Nesse meio tempo, o STF, no ARE 664.335, o qual resultou no Tema de repercussão geral 555, entendeu que, para fins de avaliação do agente nocivo ruído, eventual informação sobre a efetividade do EPI - equipamento de proteção individual não seria, a priori, relevante para desqualificar o tempo especial de atividade. Não tardou para que esta decisão, estritamente calcada na avaliação do direito ao benefício previdenciário, fosse fundamento de atos da fiscalização Federal, de forma a se buscar o adicional de contribuição em todo e qualquer empregador com exposição ao ruído acima dos limites previstos em normas regulamentadoras.
Mais recentemente, a CNI apresentou demanda, junto ao STF, para buscar uma revisão da matéria ou, ao menos, o correto alcance do decisório (ADIn 7.773).
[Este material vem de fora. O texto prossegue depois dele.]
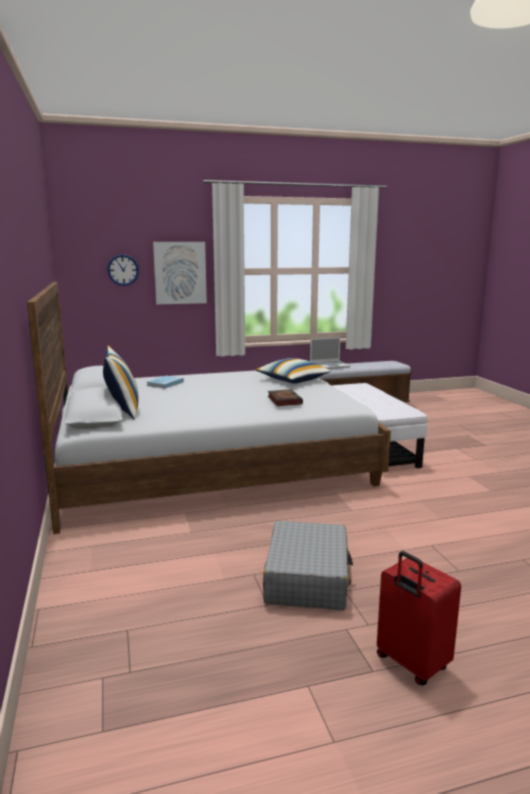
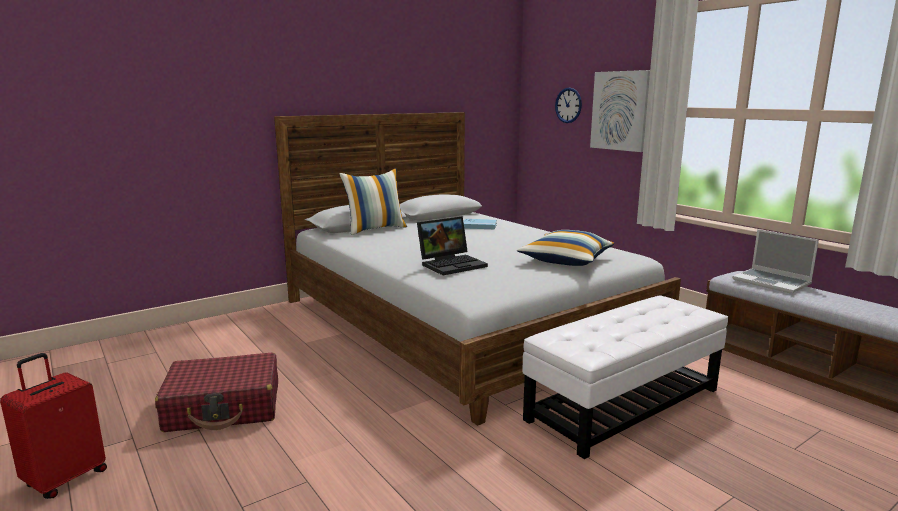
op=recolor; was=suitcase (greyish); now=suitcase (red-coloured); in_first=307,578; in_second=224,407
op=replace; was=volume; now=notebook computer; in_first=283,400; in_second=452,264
De um lado, segurados do Regime Geral de Previdência Social com expectativas de obtenção da aposentadoria antecipada, ainda que com as restrições diretas e indiretas de idade da EC 103/19. De outro lado, empregadores atormentados pelo risco tributário vultoso na simplória premissa fazendária de exposição = tributação.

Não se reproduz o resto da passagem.